Let's denote the length of the longer leg of the right triangle as \( x \). Therefore, the length of the shorter leg will be \( x - 7 \).
According to the Pythagorean theorem, the relationship between the legs and the hypotenuse \( c \) in a right triangle is given by:
\[ c^2 = (x - 7)^2 + x^2 \]
We want to find when the hypotenuse \( c \) is at least 17 inches long:
\[ c \geq 17 \]
Squaring both sides (since both sides are positive), we get:
\[ c^2 \geq 17^2 \]
\[ c^2 \geq 289 \]
Substituting \( c^2 \) from the Pythagorean theorem gives us:
\[ (x - 7)^2 + x^2 \geq 289 \]
Expanding the left-hand side, we have:
\[ (x^2 - 14x + 49) + x^2 \geq 289 \]
Combining like terms:
\[ 2x^2 - 14x + 49 \geq 289 \]
Subtracting 289 from both sides:
\[ 2x^2 - 14x + 49 - 289 \geq 0 \]
Simplifying gives:
\[ 2x^2 - 14x - 240 \geq 0 \]
Dividing through by 2 for simplicity:
\[ x^2 - 7x - 120 \geq 0 \]
Next, let's find the roots of the quadratic equation \( x^2 - 7x - 120 = 0 \) using the quadratic formula:
\[ x = \frac{-b \pm \sqrt{b^2 - 4ac}}{2a} \]

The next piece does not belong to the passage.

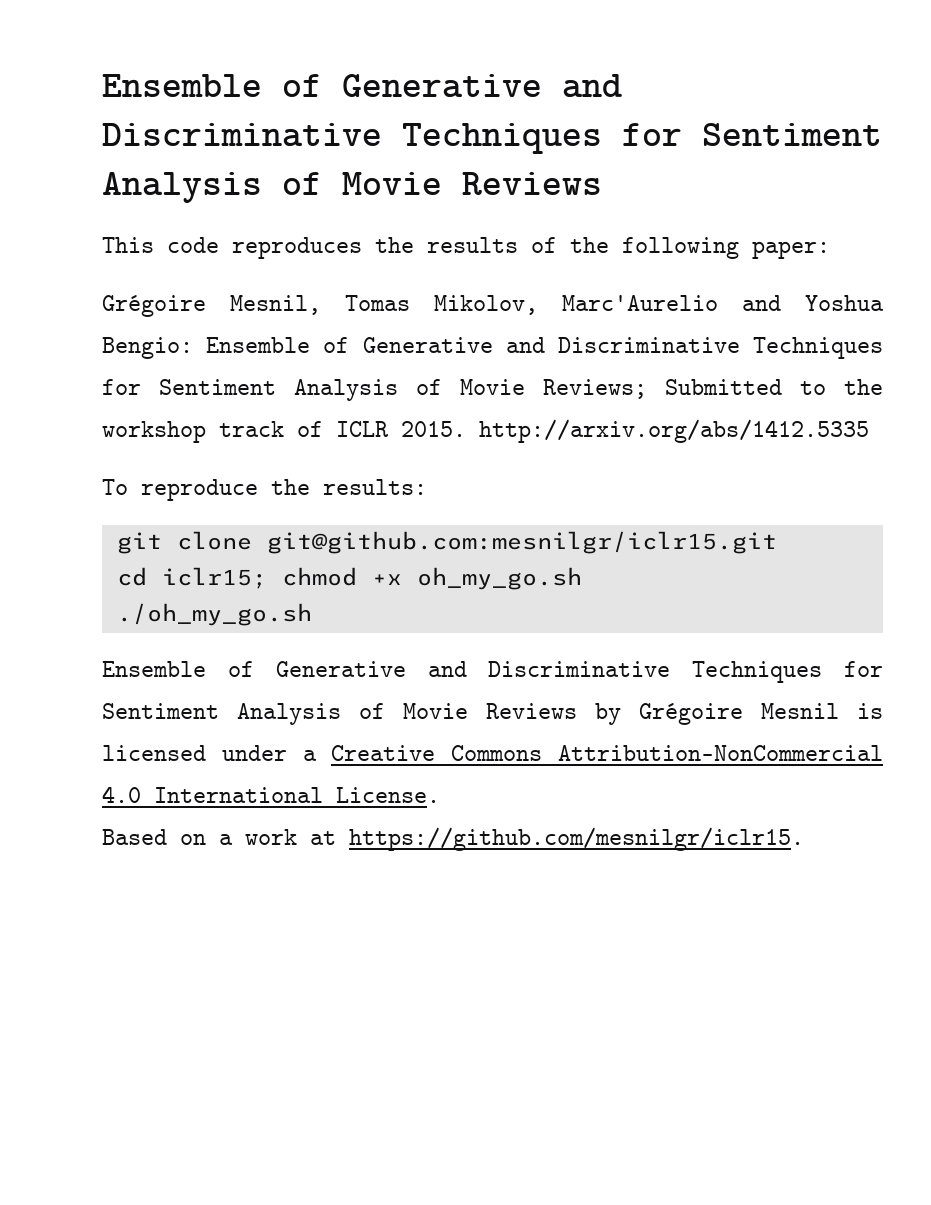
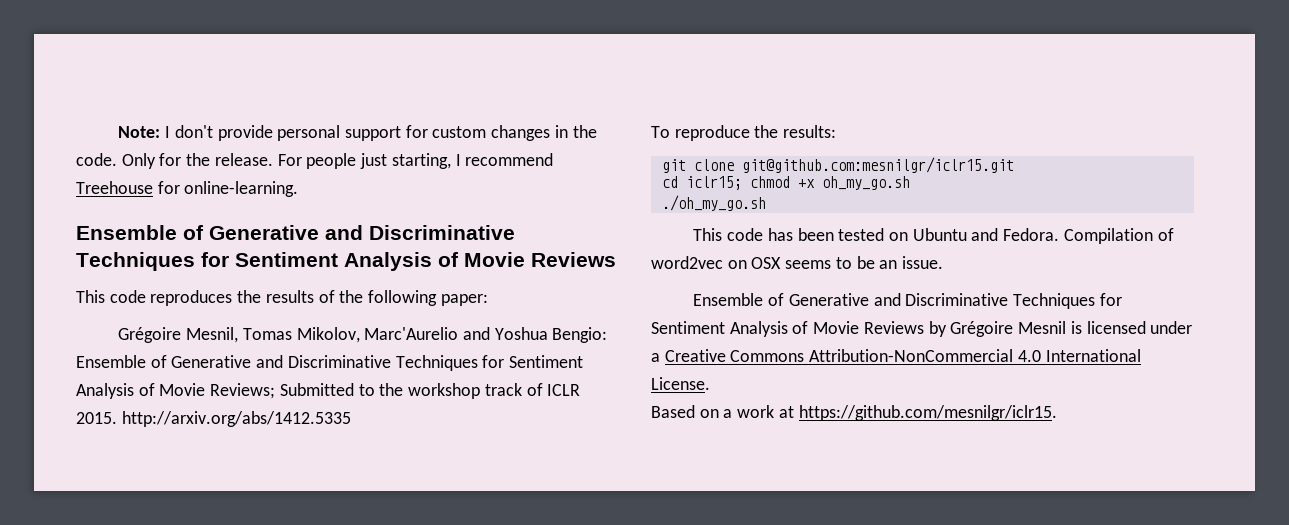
(102, 85) none -> [118,125,597,141] [76,153,554,169] [76,181,299,197] Note: I don't provide personal support for custom changes in the code. Only for the release. For people just starting, I recommend Treehouse for online-learning. //
(312, 614) none -> [693,228,1174,244] [651,256,944,269] // This code has been tested on Ubuntu and Fedora. Compilation of word2vec on OSX seems to be an issue.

Here, \( a = 1, b = -7, c = -120 \):
\[ x = \frac{7 \pm \sqrt{(-7)^2 - 4 \cdot 1 \cdot (-120)}}{2 \cdot 1} \] \[ x = \frac{7 \pm \sqrt{49 + 480}}{2} \] \[ x = \frac{7 \pm \sqrt{529}}{2} \] \[ x = \frac{7 \pm 23}{2} \]
Calculating the roots:
\[ x = \frac{30}{2} = 15 \quad \text{and} \quad x = \frac{-16}{2} = -8 \]
The roots are \( x = 15 \) and \( x = -8 \).

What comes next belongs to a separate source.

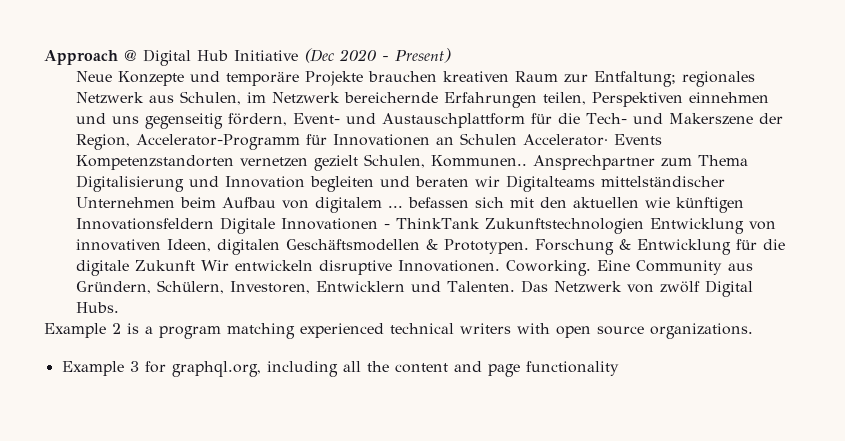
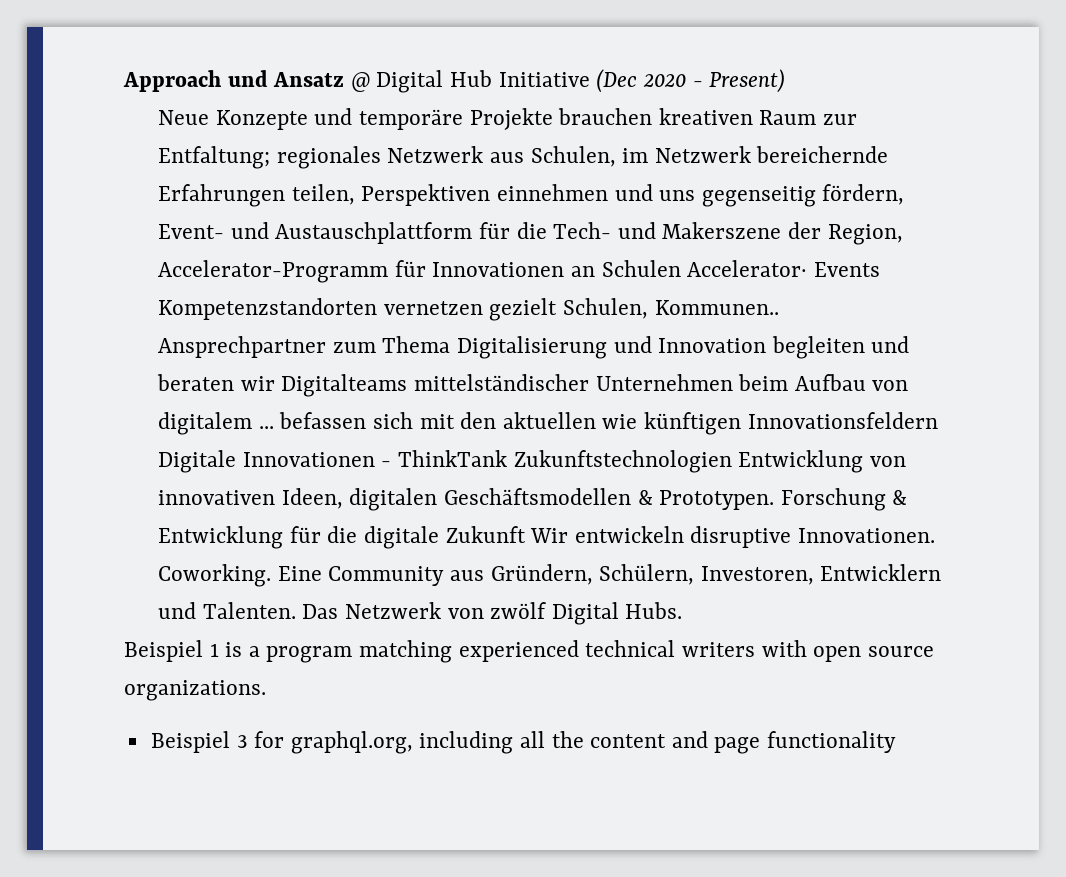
(118, 57) none -> [227,70,345,87] und Ansatz
[44,323,121,338] Example 2 -> [124,640,219,662] Beispiel 1
[61,361,124,376] Example -> [150,731,230,753] Beispiel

Now, to find the intervals where \( x^2 - 7x - 120 \geq 0 \), we test intervals based on the roots:
- \( (-\infty, -8) \)
- \( (-8, 15) \)
- \( (15, \infty) \)
By testing a point from each interval:
- For \( x < -8 \) (e.g., \( x = -9 \)): \( (-9)^2 - 7(-9) - 120 = 81 + 63 - 120 = 24 \geq 0 \) (true)
- For \( -8 < x < 15 \) (e.g., \( x = 0 \)): \( 0^2 - 7(0) - 120 = -120 < 0 \) (false)

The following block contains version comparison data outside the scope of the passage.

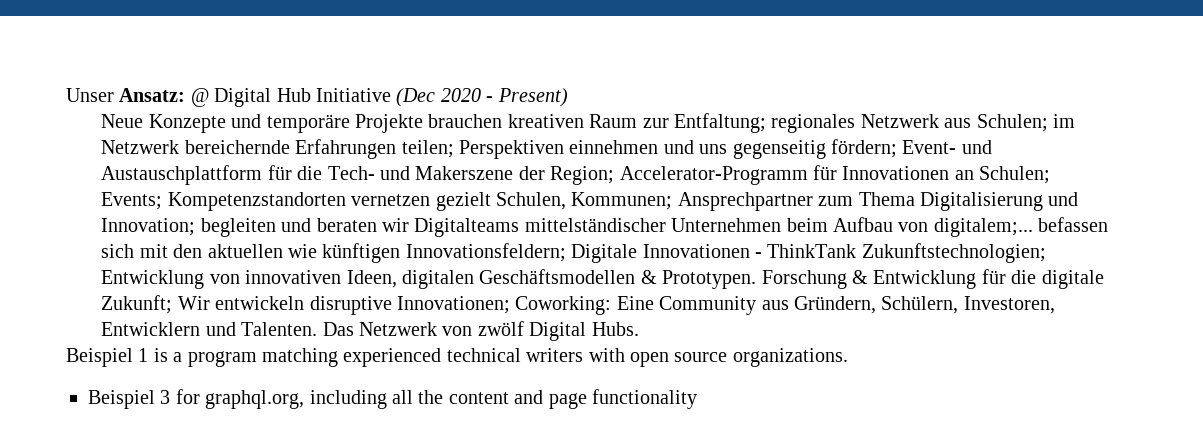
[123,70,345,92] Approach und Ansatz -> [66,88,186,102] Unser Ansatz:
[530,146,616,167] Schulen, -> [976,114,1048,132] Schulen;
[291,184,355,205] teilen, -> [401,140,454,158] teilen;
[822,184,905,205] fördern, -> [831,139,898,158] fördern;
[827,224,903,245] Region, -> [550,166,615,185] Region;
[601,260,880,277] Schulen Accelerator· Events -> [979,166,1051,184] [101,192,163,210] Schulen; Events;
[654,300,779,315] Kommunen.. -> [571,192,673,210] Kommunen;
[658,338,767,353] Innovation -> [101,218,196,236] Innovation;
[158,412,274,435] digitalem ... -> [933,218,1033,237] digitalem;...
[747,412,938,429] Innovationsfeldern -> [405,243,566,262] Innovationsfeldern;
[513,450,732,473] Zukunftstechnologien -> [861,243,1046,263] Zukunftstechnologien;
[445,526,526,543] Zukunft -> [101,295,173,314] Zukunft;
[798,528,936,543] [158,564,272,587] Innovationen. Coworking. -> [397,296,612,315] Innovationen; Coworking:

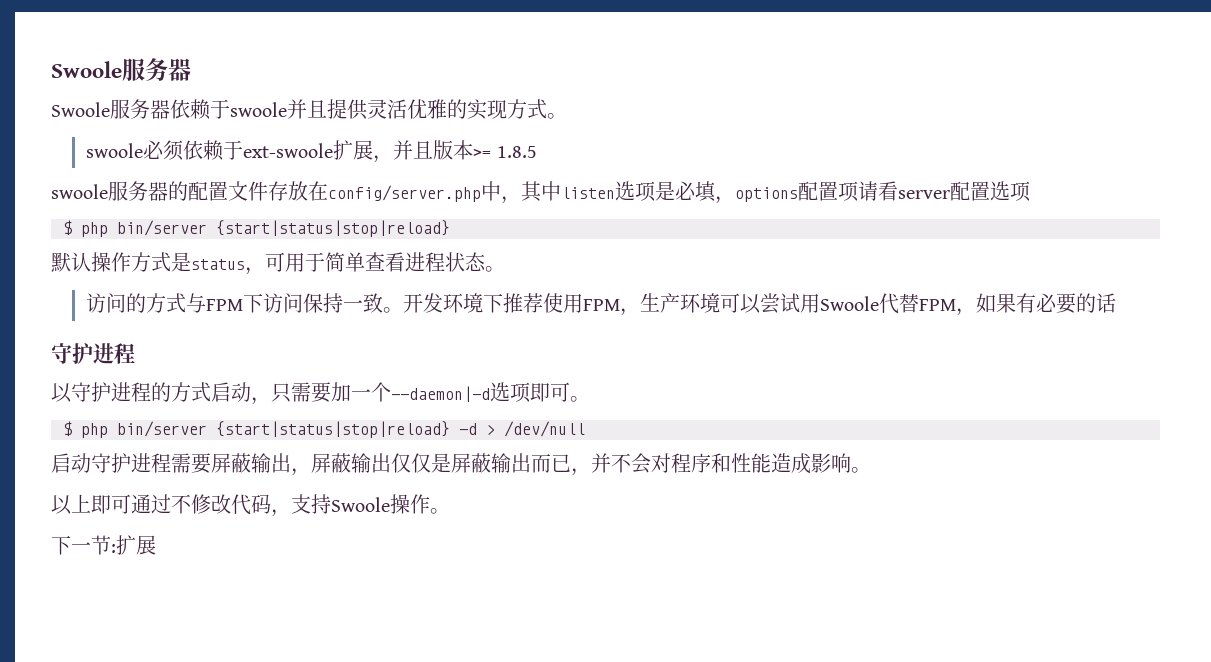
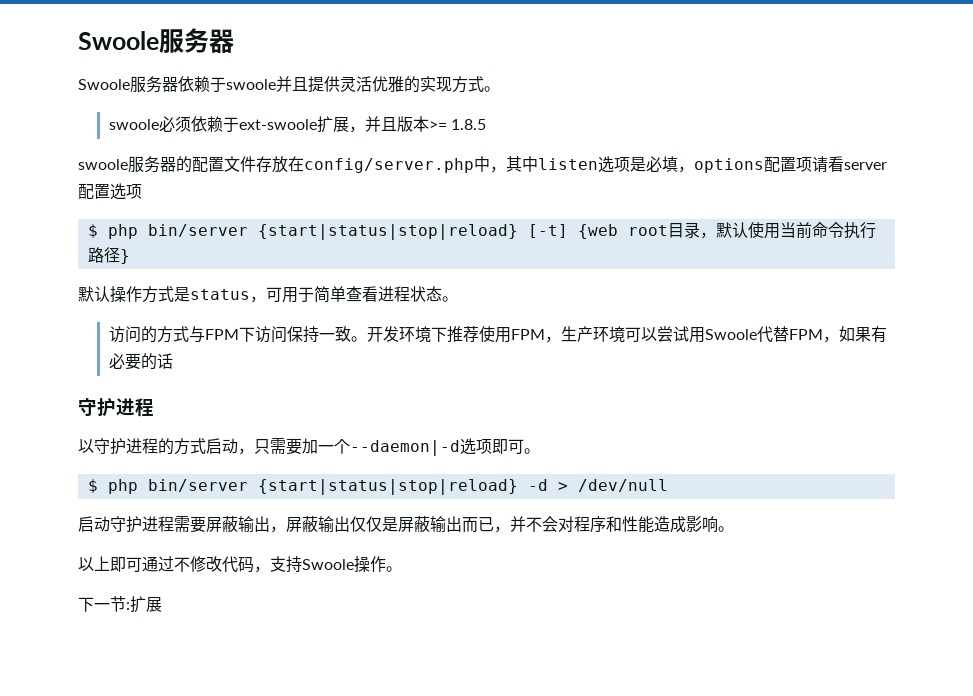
(450, 228) none -> [527,222,876,239] [87,247,130,264] [-t] {web root目录，默认使用当前命令执行路径}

- For \( x > 15 \) (e.g., \( x = 16 \)): \( 16^2 - 7(16) - 120 = 256 - 112 - 120 = 24 \geq 0 \) (true)
Thus, the solution for the inequality \( x^2 - 7x - 120 \geq 0 \) is:
\[ x \leq -8 \quad \text{or} \quad x \geq 15 \]
Since we are talking about lengths, we discard the solution \( x \leq -8 \).
So the only valid solution is \( x \geq 15 \).
Therefore, the hypotenuse is at least 17 inches long when the longer leg is greater than or equal to 15 inches.
The correct answer is:
When the longer leg is greater than or equal to 15 inches.